_SHORT PROBLEM_
Change "bounding box" to "enclosing box" in the stretch from the line containing "Document page, 1654x1241 pixels." through the line containing "list PHP: https://github.com/bernorieder/memespector", and write out those lines again with everything else left unchanged.

[Items from a data source]
########

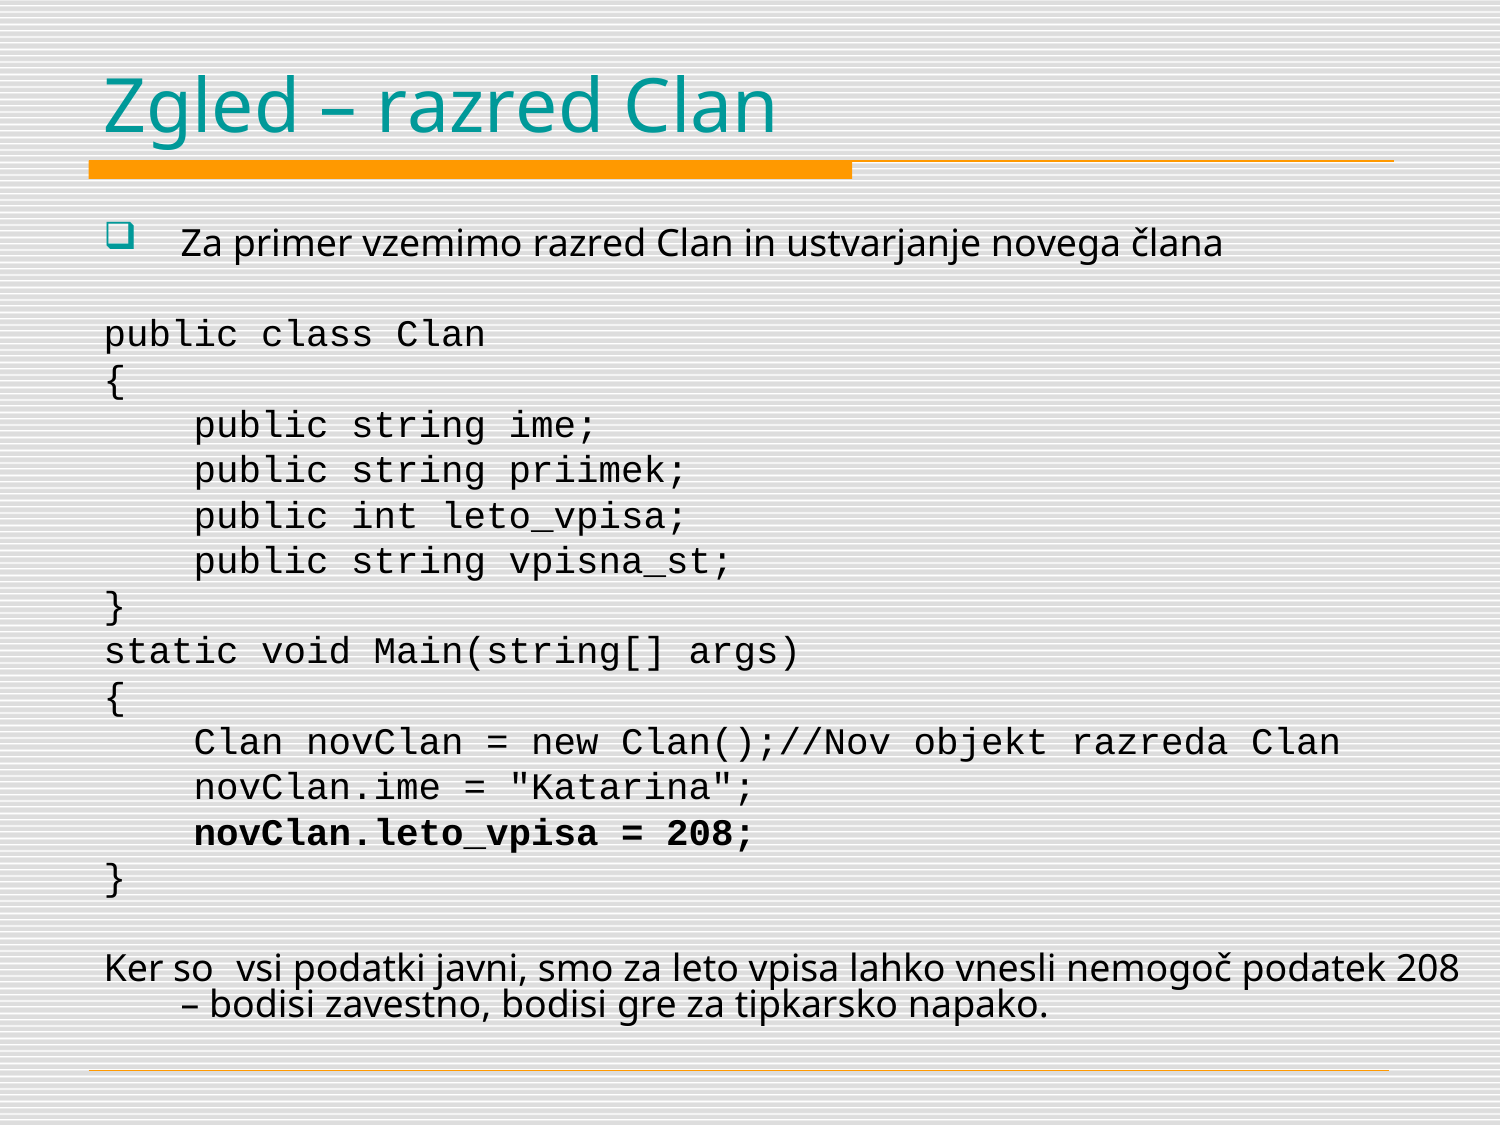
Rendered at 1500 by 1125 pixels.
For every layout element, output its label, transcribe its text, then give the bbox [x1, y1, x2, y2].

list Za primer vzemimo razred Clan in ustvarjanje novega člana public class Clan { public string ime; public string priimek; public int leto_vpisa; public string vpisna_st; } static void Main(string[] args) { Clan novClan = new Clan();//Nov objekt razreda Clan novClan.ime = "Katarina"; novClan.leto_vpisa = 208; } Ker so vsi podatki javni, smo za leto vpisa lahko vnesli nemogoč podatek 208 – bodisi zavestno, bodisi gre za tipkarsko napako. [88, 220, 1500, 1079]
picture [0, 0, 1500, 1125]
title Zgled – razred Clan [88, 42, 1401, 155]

########

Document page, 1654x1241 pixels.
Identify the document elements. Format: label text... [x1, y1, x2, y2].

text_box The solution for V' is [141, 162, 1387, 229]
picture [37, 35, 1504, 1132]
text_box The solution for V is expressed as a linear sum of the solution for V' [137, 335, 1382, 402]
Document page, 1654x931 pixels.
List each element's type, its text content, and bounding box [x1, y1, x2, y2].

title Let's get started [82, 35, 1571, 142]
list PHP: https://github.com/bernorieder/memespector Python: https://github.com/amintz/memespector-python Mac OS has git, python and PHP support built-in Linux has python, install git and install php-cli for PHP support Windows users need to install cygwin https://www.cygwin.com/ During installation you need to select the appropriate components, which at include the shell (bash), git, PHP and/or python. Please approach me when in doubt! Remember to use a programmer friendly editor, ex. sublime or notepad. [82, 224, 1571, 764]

########

_ANSWER TO THE PROBLEM_
Document page, 1654x1241 pixels.
Identify the document elements. Format: label text... [x1, y1, x2, y2].

text_box The solution for V' is [141, 162, 1387, 229]
picture [37, 35, 1504, 1132]
text_box The solution for V is expressed as a linear sum of the solution for V' [137, 335, 1382, 402]
Document page, 1654x931 pixels.
List each element's type, its text content, and enclosing box [x1, y1, x2, y2].

title Let's get started [82, 35, 1571, 142]
list PHP: https://github.com/bernorieder/memespector Python: https://github.com/amintz/memespector-python Mac OS has git, python and PHP support built-in Linux has python, install git and install php-cli for PHP support Windows users need to install cygwin https://www.cygwin.com/ During installation you need to select the appropriate components, which at include the shell (bash), git, PHP and/or python. Please approach me when in doubt! Remember to use a programmer friendly editor, ex. sublime or notepad. [82, 224, 1571, 764]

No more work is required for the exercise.